Given task:
Arrange the lines of all the rows below as a single numbered list. Leave out blank lines and the pictures.

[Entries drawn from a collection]
==========
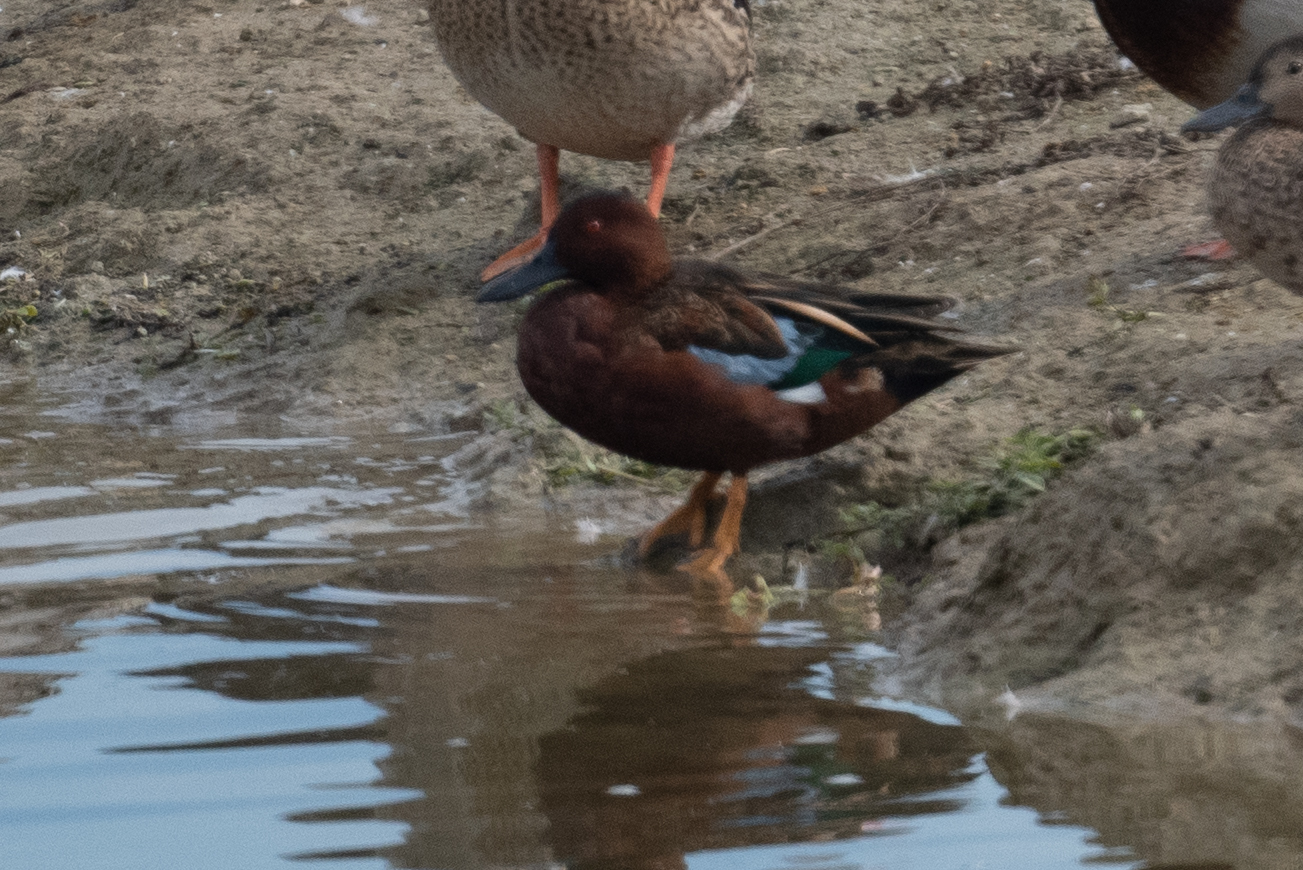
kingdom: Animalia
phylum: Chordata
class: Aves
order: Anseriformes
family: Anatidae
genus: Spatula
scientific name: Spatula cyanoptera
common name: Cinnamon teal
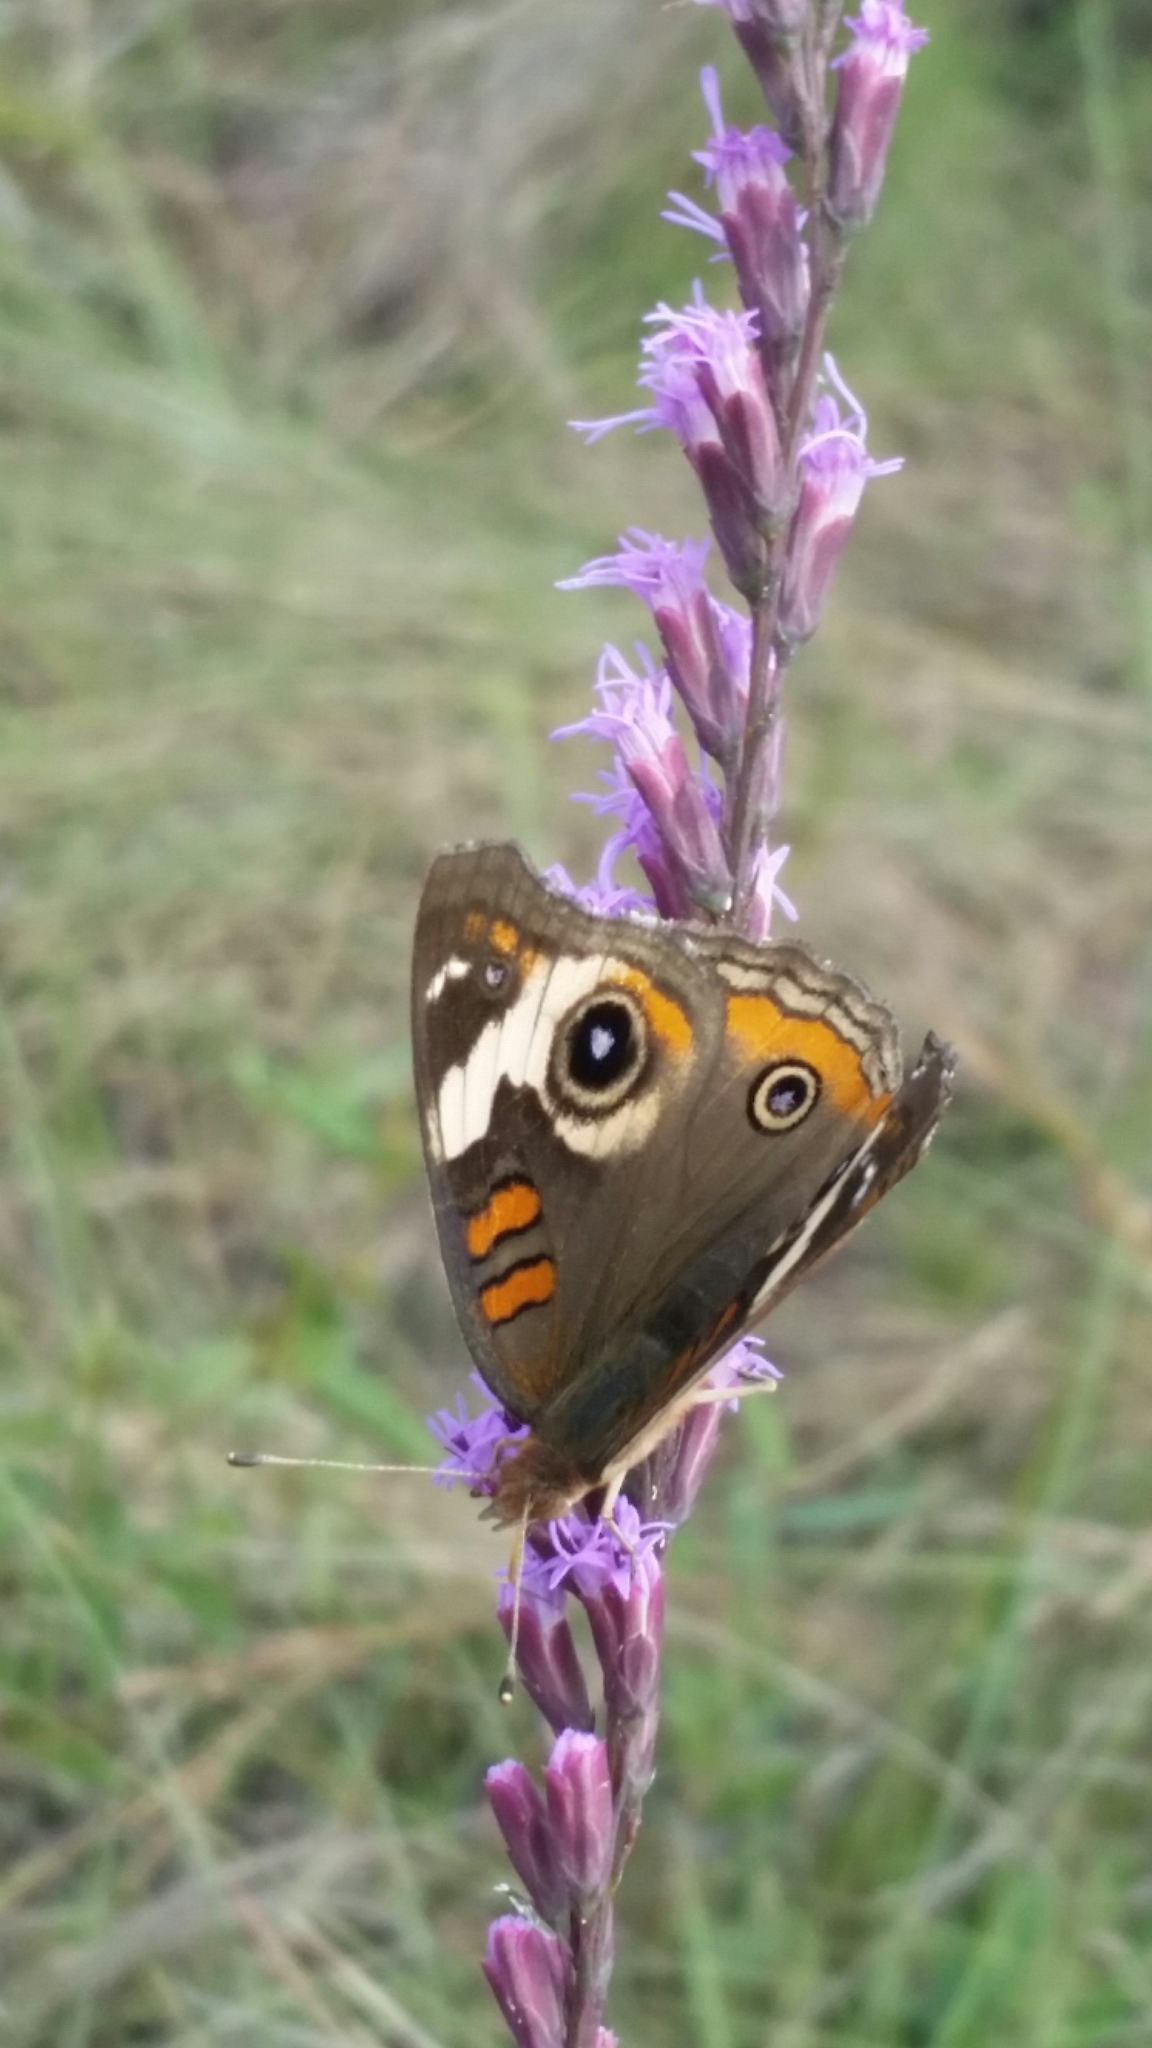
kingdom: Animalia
==========
Exercise result:
1. kingdom: Animalia
2. phylum: Chordata
3. class: Aves
4. order: Anseriformes
5. family: Anatidae
6. genus: Spatula
7. scientific name: Spatula cyanoptera
8. common name: Cinnamon teal
9. kingdom: Animalia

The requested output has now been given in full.